Il Reggimento e costumi di donna ci è stato conservato dai mss. vaticani Barb. lat. 4001, della metà del sec. XIV (= BL) e Capponiano lat. 50, copia del 1667 esemplata sul precedente (= Capp.); e dall'Alexianus I 3 del Collegio internazionale di S. Alessio Falconieri di Roma, del sec. XIV, portatore di excerpta rimaneggiati, nei quali si perde ogni traccia del cursus originario (= Al): non si tratta né di un testo parziale né di una prima redazione dell'opera. È stato pubblicato a Roma nel 1815 da G. Manzi che vi ha inserito anche la biografia di F. composta dall'Ubaldini, che compare egualmente nella successiva ristampa di Milano (1842). C. Baudi di Vesme ne dette una nuova edizione caratterizzata dal rispetto quasi feticistico "dell'antico testo a penna barberiniano" (Bologna 1875).
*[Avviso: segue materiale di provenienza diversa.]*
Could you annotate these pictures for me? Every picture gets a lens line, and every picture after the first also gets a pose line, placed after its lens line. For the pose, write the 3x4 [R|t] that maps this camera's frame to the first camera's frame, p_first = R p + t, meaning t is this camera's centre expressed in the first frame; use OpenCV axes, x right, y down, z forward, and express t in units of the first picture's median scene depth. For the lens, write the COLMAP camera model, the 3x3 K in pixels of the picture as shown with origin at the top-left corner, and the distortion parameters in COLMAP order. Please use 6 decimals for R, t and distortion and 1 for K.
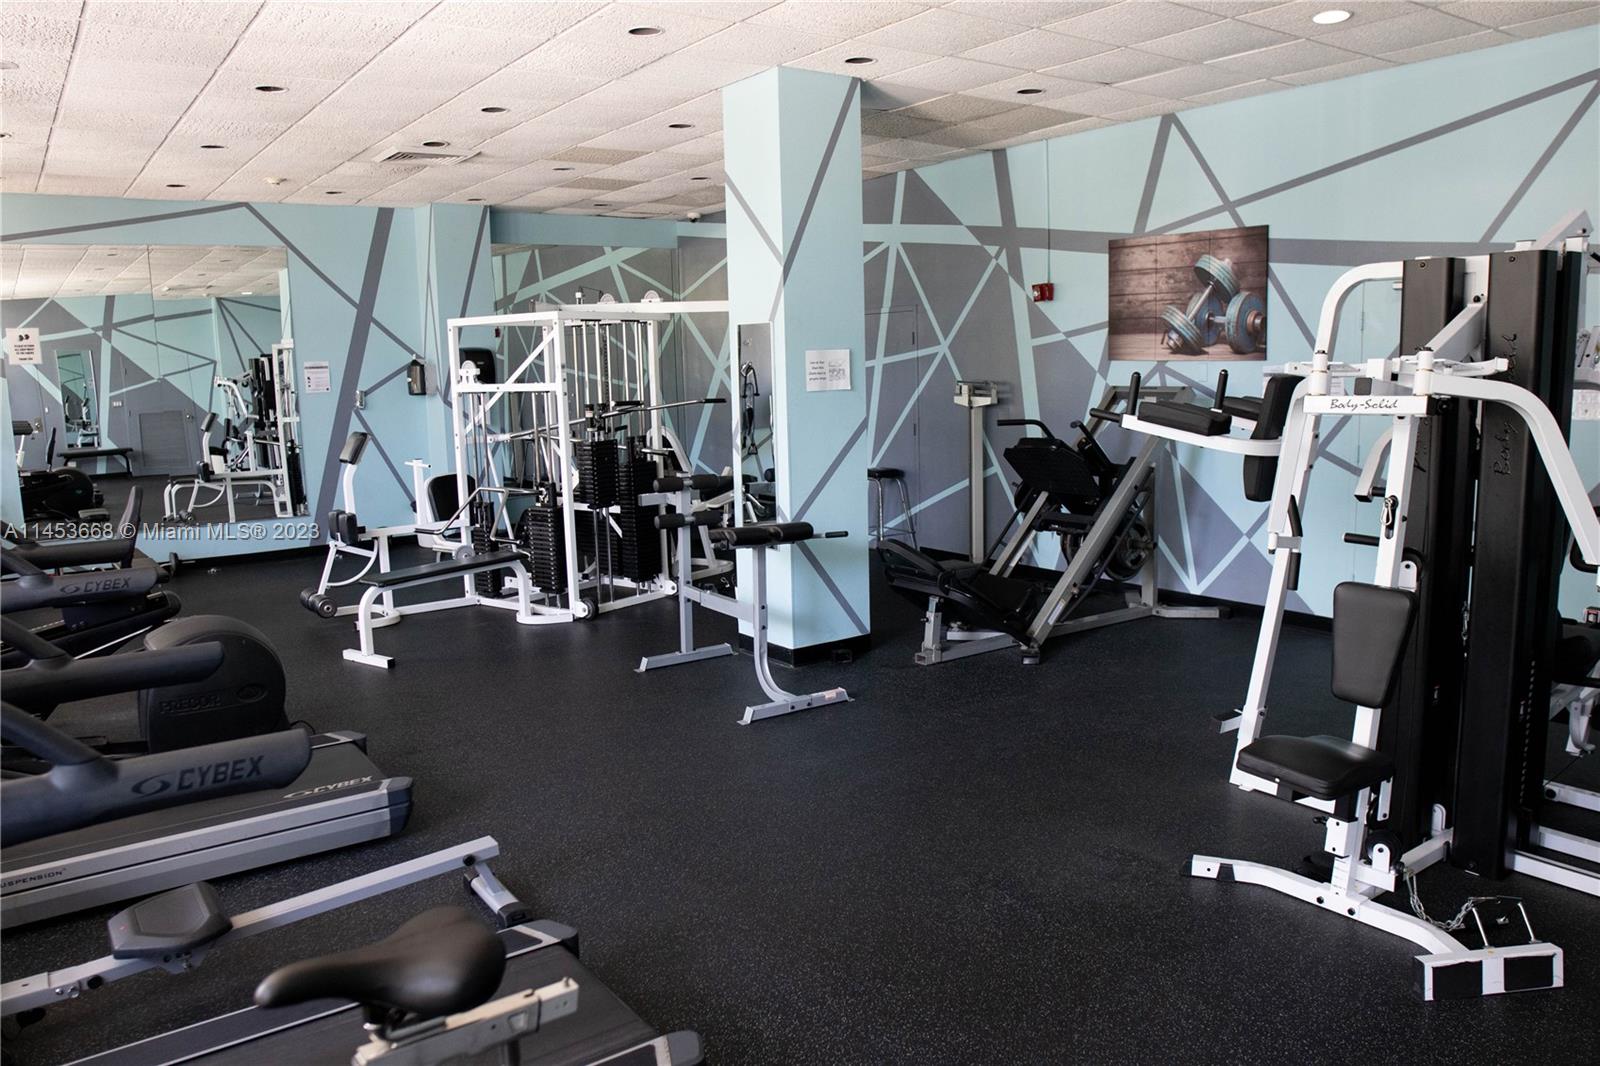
lens RADIAL K [[1201.0, 0, 800.0], [0, 1201.0, 533.0], [0, 0, 1]] dist [-0.081403, 0.001644]
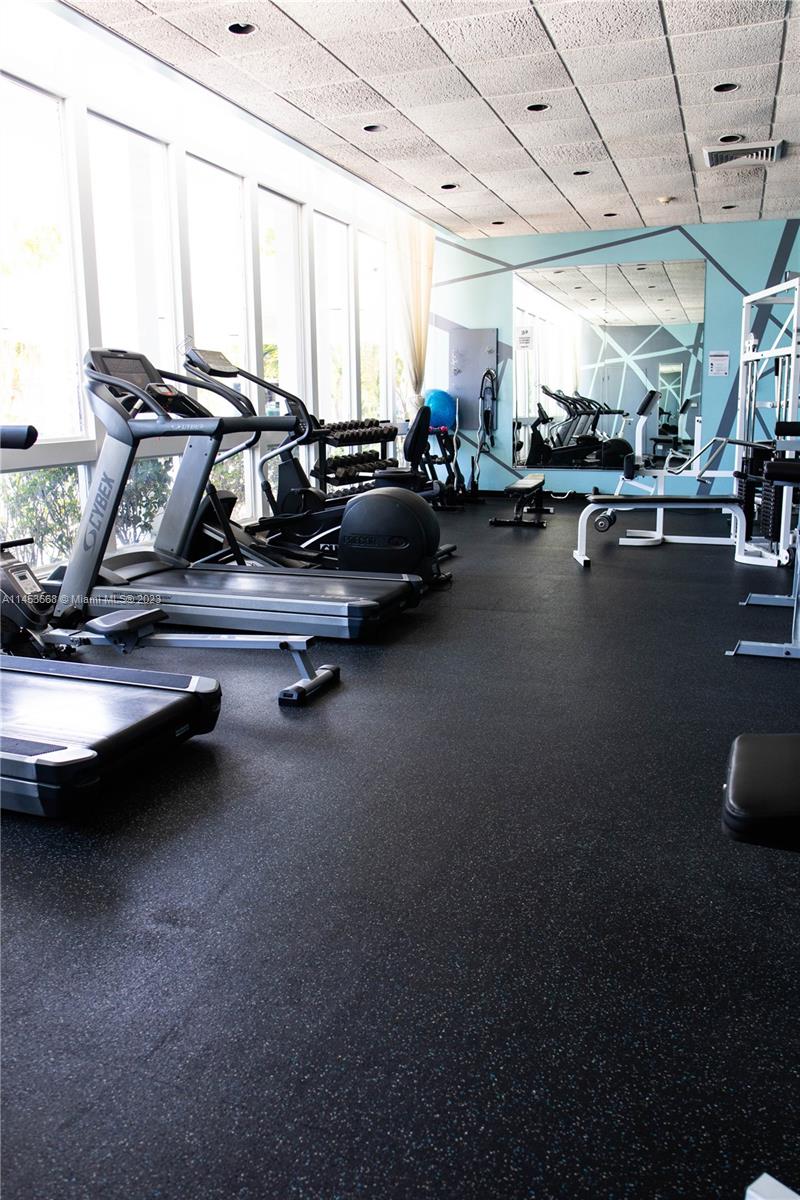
lens RADIAL K [[900.7, 0, 400.0], [0, 900.7, 600.0], [0, 0, 1]] dist [-0.081403, 0.001644]
pose [[0.571727, 0.195362, -0.796845, 0.261418], [-0.129989, 0.980538, 0.147132, 0.027596], [0.810081, 0.019462, 0.585995, 0.230634]]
La più recente edizione dell'opera, curata da G.E. Sansone (Torino 1957), fu accolta con molte riserve: si vedano in proposito le recensioni di C. Battisti, in Lingua nostra, XX (1958), pp. 30-32; F. Ageno, in Romance philology, XII (1958), pp. 20 s.; Id., L'edizione critica dei testi volgari, Padova 1975, pp. 103 s.; L. Caretti, in Letterature moderne, IX (1959), pp. 93-100; C. Margueron, in Erasmus, XIII (1960), pp. 100 s. Una buona scelta antologica delle due opere in N. Sapegno, Poeti minori del Trecento, Milano-Napoli 1952, pp. 657-743.